The compelling proposition stems from a bit of scientific sleight of hand. A chemist who tends a lab in Condon's factory has engineered a simple chemical process that transforms smelly crab waste into lightweight, odorless flakes called chitosan - a natural polymer used in products from arthritis-fighting neutraceuticals to bandages to super lubricants for oil drilling.

"They pick a million tons of crab a year around here, so that's a lot of waste," said Condon, who runs his business, Chitin Works America, out of the former Wild Goose Brewery near a boating supply store and antiques shop.

"We don't know if we'll make money with it yet or not, but we do know we can make a product," he said.

On the morning of the first run, Condon and his three-man crew timed their effort shoveling a fragrant 10,000-pound pile of fresh chum delivered from the Choptank River docks downtown. In the fall, while still running the customized machinery through its paces, his three-man crew spent five hours slogging through the mess. This time, it took only 20 minutes to move it with a Bobcat from a concrete pad into a 30,000-gallon steel holding tank sloshing with sodium hydroxide.

"Obviously everyone in town was scared to death of us bringing 20 tons of crab chum in here," said Condon, while the first batch bubbled and churned in huge vats around the factory. "You know what it smells like when you get a bad plateful? Well, you get a bad dumpster full and there will be a lot of concern about odors. So we move it pretty quickly off the floor. We don't want complaints from the neighbors."

For two days, the chum slipped from one swirling tub to another as caustic sodas and grinders dissolved the meat, stripped out the protein and chopped Maryland blue crab shell into a fine mash that looked like wet oatmeal.

The chitin polymer is as common as clay, found in the shells of crab, shrimp, lobster - even insects - and is made of large molecules that give the hard coverings both their toughness and flexibility. By separating chitin from tightly bound proteins in the shell, the molecules can be easily processed chemically and scientifically tailored for its various uses. The trick for a would-be manufacturer like Condon is to get the stuff fresh, before bacteria breaks it down into a meal for microbes.

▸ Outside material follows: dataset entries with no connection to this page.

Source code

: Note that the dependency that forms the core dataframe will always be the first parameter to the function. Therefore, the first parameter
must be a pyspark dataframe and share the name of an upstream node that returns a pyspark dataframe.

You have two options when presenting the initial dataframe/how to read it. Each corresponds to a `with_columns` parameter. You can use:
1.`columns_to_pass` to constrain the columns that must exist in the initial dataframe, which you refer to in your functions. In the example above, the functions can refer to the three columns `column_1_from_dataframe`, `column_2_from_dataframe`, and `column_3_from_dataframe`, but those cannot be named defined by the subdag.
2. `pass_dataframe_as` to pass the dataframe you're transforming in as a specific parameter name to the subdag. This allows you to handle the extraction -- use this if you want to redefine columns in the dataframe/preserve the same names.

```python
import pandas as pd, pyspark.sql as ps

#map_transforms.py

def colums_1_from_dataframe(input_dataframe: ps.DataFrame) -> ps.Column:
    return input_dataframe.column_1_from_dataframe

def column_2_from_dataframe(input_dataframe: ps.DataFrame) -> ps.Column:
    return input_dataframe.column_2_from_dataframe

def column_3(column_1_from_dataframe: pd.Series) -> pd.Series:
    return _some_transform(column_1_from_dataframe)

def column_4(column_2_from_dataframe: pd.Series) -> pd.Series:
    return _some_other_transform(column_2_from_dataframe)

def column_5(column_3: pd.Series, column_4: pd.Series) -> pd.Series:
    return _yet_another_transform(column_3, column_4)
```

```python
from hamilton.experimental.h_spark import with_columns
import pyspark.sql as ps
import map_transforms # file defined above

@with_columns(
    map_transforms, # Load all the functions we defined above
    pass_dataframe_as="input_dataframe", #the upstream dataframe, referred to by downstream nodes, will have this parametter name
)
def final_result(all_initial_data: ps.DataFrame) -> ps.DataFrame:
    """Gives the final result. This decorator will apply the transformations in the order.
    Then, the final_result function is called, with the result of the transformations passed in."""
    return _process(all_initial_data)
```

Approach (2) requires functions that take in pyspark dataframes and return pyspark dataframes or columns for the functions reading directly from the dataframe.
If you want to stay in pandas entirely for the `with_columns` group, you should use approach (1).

In fact, Condon's seemingly peculiar desire to eventually pay for the waste stems from his need for an incentive to lure packers' freshest, most potent chum.

Engineer and chemist

During their initial run, Birgir "Biggi" Helgason, the 62-year-old plant manager, kept a keen eye on his handmade machinery. He smiled like a new father as raw chum in one tank was stripped down to wet chitin in the next and rolled out on conveyor belts into a steamer, washers and dryers, equipment he had hauled from salvage yards and modified for chitosan production.

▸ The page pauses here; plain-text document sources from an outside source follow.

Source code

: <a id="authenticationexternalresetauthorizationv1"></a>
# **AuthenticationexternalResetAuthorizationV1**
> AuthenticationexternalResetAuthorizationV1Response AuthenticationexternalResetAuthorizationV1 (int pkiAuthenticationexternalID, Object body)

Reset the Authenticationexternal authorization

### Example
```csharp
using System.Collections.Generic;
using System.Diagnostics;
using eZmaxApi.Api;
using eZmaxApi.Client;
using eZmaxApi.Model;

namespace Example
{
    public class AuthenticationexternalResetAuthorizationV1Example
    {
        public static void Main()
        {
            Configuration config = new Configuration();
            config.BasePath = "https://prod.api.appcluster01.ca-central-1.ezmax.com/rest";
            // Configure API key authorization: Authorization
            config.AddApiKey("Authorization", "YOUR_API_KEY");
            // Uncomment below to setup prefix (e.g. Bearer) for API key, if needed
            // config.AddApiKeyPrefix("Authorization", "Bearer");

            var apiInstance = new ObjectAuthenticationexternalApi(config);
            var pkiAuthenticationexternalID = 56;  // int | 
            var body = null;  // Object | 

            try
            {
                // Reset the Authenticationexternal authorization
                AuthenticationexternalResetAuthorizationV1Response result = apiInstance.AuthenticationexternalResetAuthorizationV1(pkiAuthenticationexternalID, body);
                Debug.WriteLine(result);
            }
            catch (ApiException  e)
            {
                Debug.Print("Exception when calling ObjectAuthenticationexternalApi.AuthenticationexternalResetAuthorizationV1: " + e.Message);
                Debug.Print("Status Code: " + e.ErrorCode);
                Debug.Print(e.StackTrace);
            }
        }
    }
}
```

Thirty years ago back home on "The Rock," which is what he calls his native Iceland, Helgason engineered multimillion-dollar plants for packing herring, and he's helped build similar plants in the United States. But never has he created one quite like this.

"A lot of this we designed on the back of napkins," he said, shouting over the hiss of steam and whining machinery. "No one would believe I flipped a switch this morning and haven't had to touch it since."

Up and down the production line, a husky, tender-faced chemist named Joe Bristow spooned out samples for testing. When discussions about crab-to-chitin production began in Maryland three years ago, Bristow started researching the polymer as a post-doctoral scholar in chemical engineering at the University of Maryland.